I love images which speak for themselves. There can be no doubt as to what specifically most of Pokoik’s Global City is about, at least in my mind. When I see our modern commercial world photographed like this, I automatically react with a tremor of fear for the future, but I don’t doubt that many people have a very positive reaction to this profusion of color and product. Visually speaking, I don’t blame them. What I worry about though, is the unavoidable glamorization of subject matter, regardless of how critical it is, through placement on wall, in a magazine, in any public form that has any hint of salesmanship and promotion to it. We might have a different reaction to these images if we found them in a textbook, which primarily serves the subject matter rather than itself.

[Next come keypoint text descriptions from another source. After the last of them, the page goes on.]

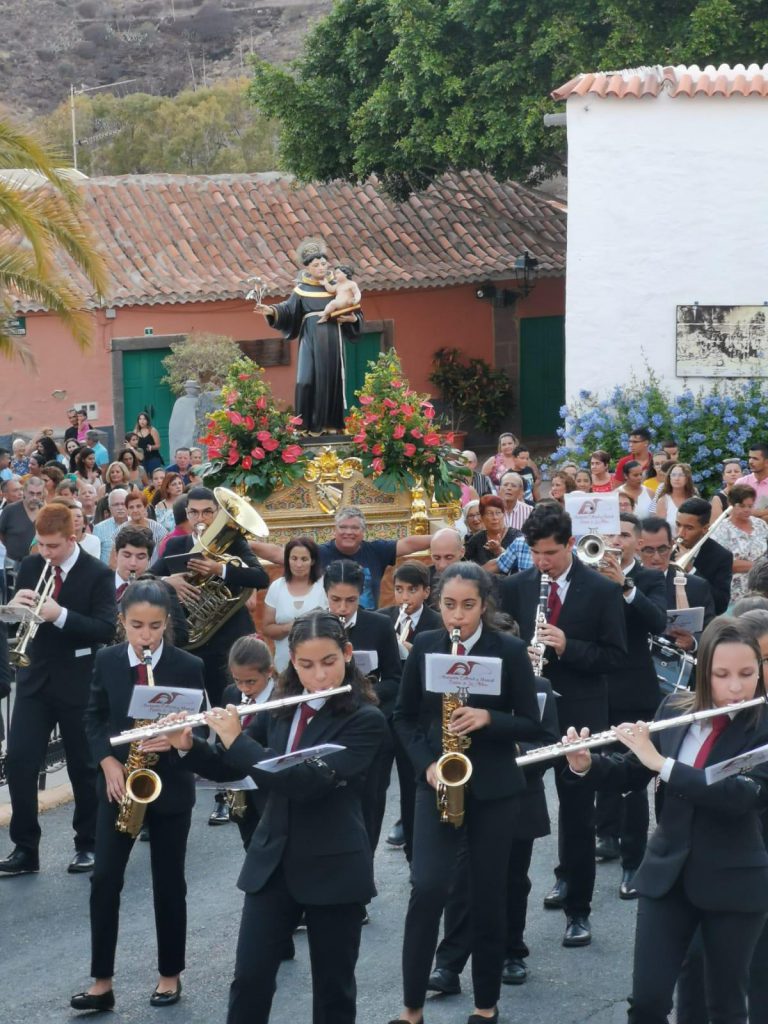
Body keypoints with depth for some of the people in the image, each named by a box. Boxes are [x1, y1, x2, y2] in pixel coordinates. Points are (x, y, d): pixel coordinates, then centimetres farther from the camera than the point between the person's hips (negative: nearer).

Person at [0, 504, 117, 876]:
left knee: (83, 767, 8)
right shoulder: (30, 566, 3)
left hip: (77, 682, -4)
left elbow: (106, 630, -18)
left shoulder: (97, 574, -11)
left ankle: (87, 845, 22)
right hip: (35, 679, 4)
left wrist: (60, 615, -30)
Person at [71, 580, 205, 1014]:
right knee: (104, 880, -3)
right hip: (119, 782, 2)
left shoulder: (188, 666, -9)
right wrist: (108, 762, -9)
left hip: (170, 785, -2)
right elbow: (94, 718, 6)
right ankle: (102, 982, 2)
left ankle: (170, 975, 21)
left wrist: (174, 742, -25)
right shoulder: (107, 661, -1)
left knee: (169, 882, 7)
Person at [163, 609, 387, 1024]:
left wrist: (237, 740, -22)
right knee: (249, 979, 2)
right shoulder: (280, 709, 5)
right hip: (271, 863, 4)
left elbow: (309, 781, -24)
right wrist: (189, 746, -8)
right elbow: (229, 769, 12)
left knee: (333, 987, 7)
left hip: (333, 869, -4)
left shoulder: (365, 720, -13)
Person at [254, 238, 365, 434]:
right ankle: (309, 423, -7)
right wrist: (272, 311, -16)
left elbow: (355, 312, 12)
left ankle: (331, 422, 6)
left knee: (332, 378, 0)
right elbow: (288, 309, 1)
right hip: (311, 341, -1)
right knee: (310, 379, -10)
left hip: (333, 342, 1)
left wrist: (353, 319, -9)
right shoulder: (302, 290, 7)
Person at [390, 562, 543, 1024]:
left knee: (489, 894, 6)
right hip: (438, 781, 1)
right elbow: (405, 716, 8)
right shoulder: (424, 646, 1)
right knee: (428, 888, -12)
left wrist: (488, 719, -21)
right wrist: (426, 762, -7)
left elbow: (532, 724, -3)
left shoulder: (510, 650, -6)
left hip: (493, 786, -1)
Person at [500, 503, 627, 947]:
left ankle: (578, 909, 10)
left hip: (579, 714, -3)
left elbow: (617, 656, -8)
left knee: (578, 811, 2)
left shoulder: (603, 591, -7)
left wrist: (567, 647, -22)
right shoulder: (517, 587, 3)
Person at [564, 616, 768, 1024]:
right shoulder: (675, 710, 1)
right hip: (666, 872, 3)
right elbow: (629, 776, 10)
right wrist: (585, 764, -11)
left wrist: (661, 762, -29)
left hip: (733, 882, -3)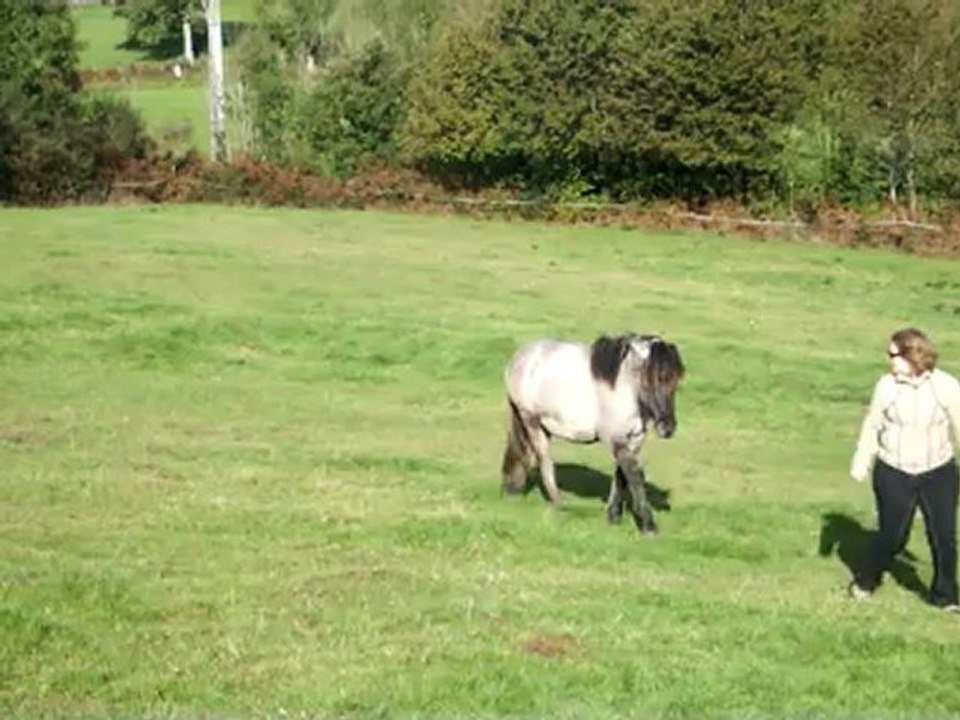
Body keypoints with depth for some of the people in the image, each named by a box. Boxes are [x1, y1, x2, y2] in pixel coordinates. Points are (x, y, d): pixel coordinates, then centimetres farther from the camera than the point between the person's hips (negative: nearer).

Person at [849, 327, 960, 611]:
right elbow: (872, 426, 2)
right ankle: (866, 581, 31)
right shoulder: (887, 385, -8)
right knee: (892, 535, 6)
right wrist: (861, 463, 5)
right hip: (893, 474, 0)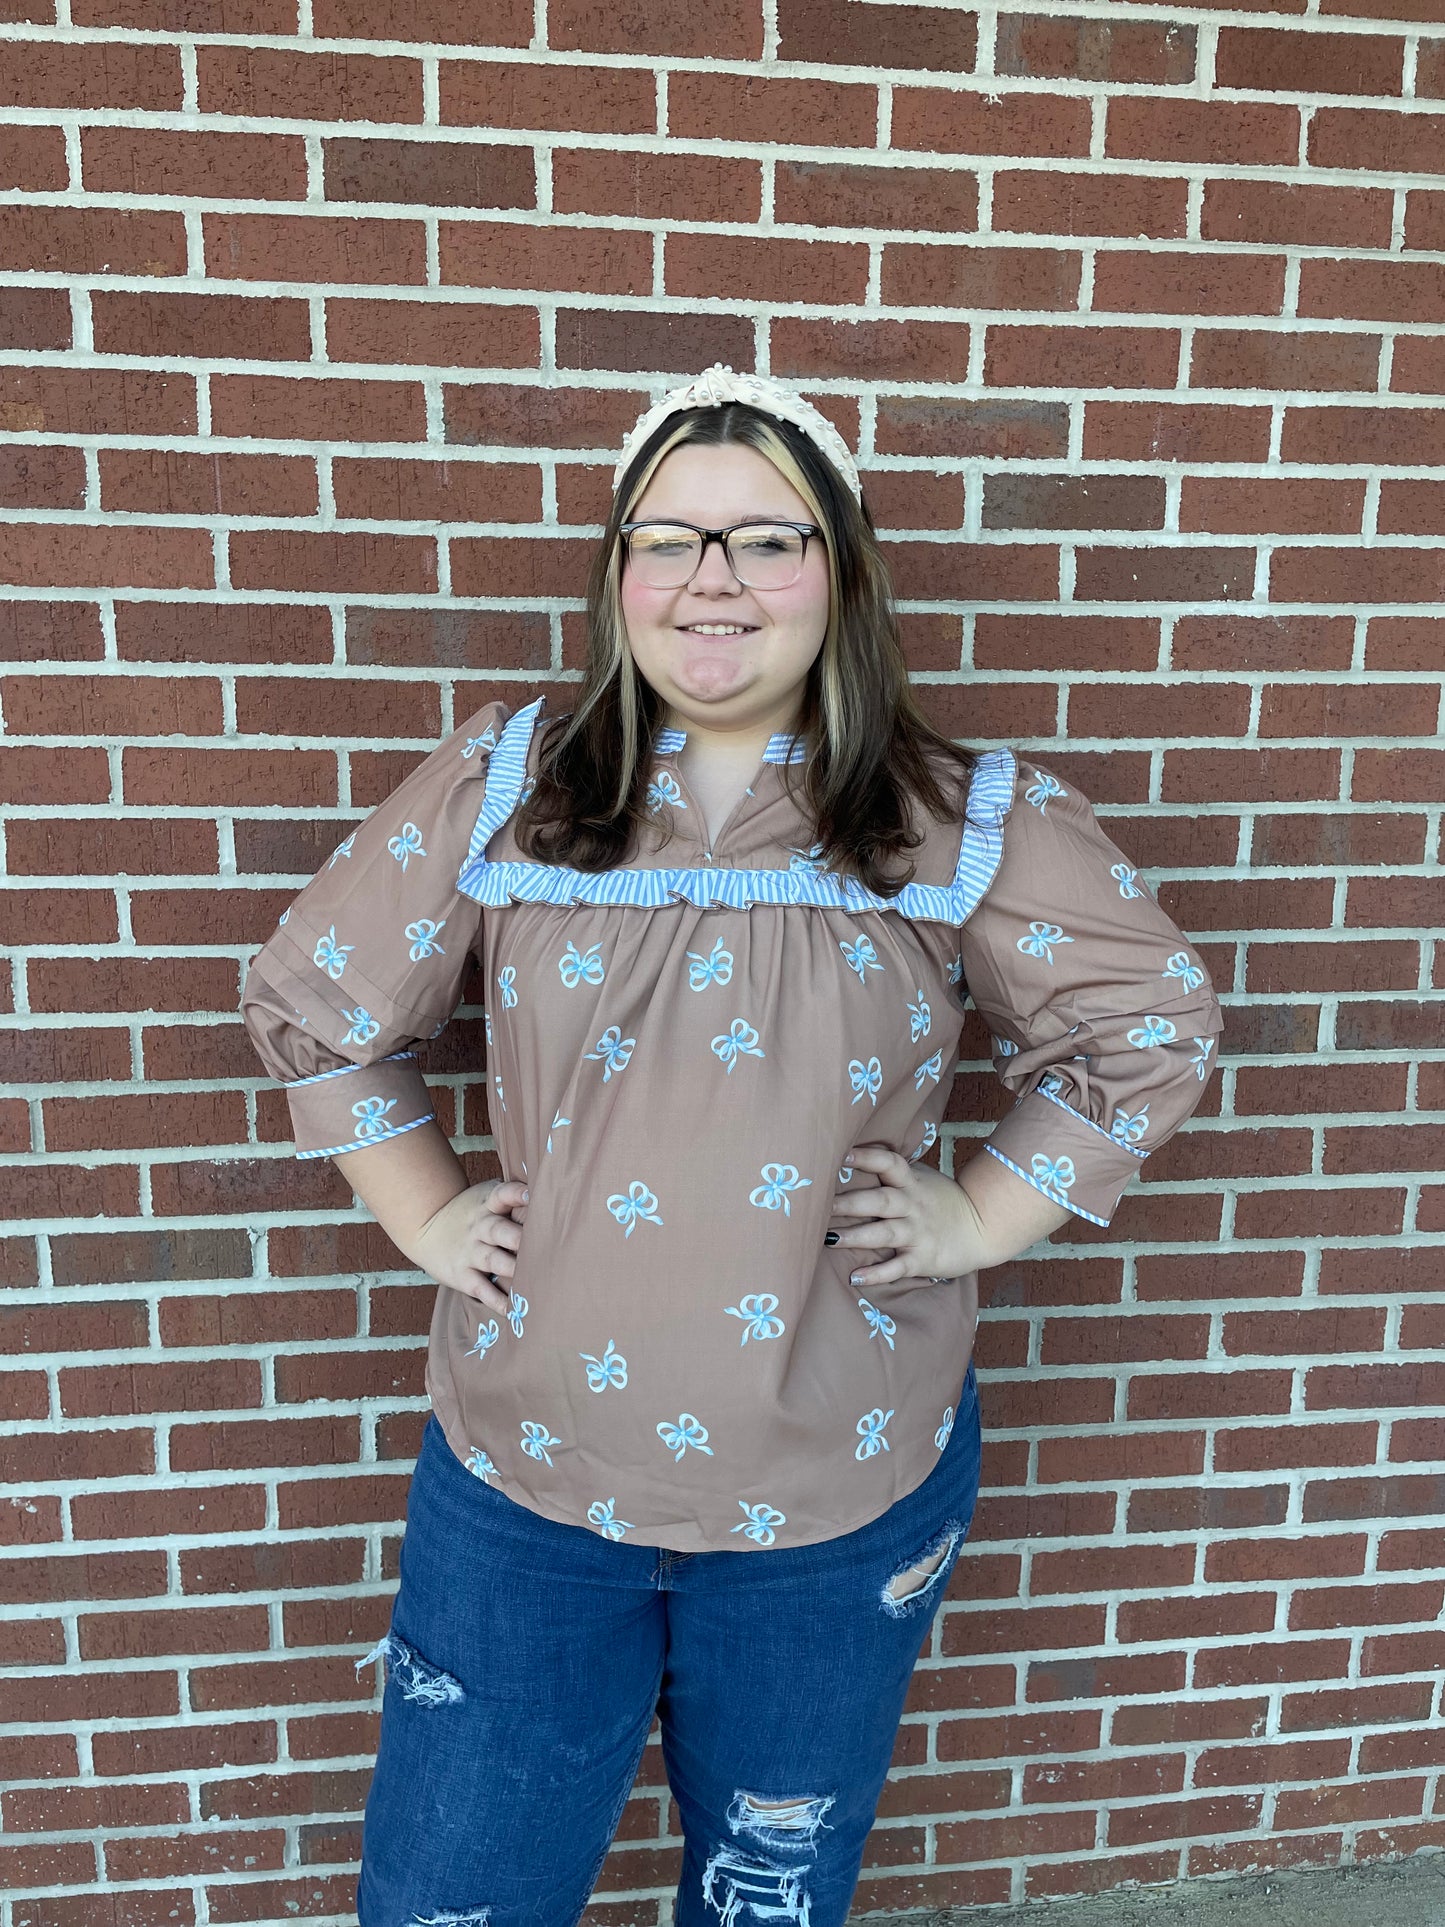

Would our attitudes toward consumption and exporting consumerist habits to the rest of the world change if fashionable mainstream media were drenched in such imagery? Photographs like Pokoik’s are relevant in the most direct way, and I’d like to think that, displayed in the right places, they would make a difference. They deserve wider circulation than in the art world, which is, after all, more ambiguous, and focused on the aesthetic side of things and therefore work is somewhat at risk of being looked at in terms of style rather than subject matter. Call something an expose or document and it’s one, call it art and it’s a whole other ballgame, isn’t it? I suppose part of the blame falls on the mainstream journalism community which seems to stay away from work without a very clear message. Ambiguity is scary!
Makes me wonder how people reacted to Courbet or the socially-realist painters back in the day.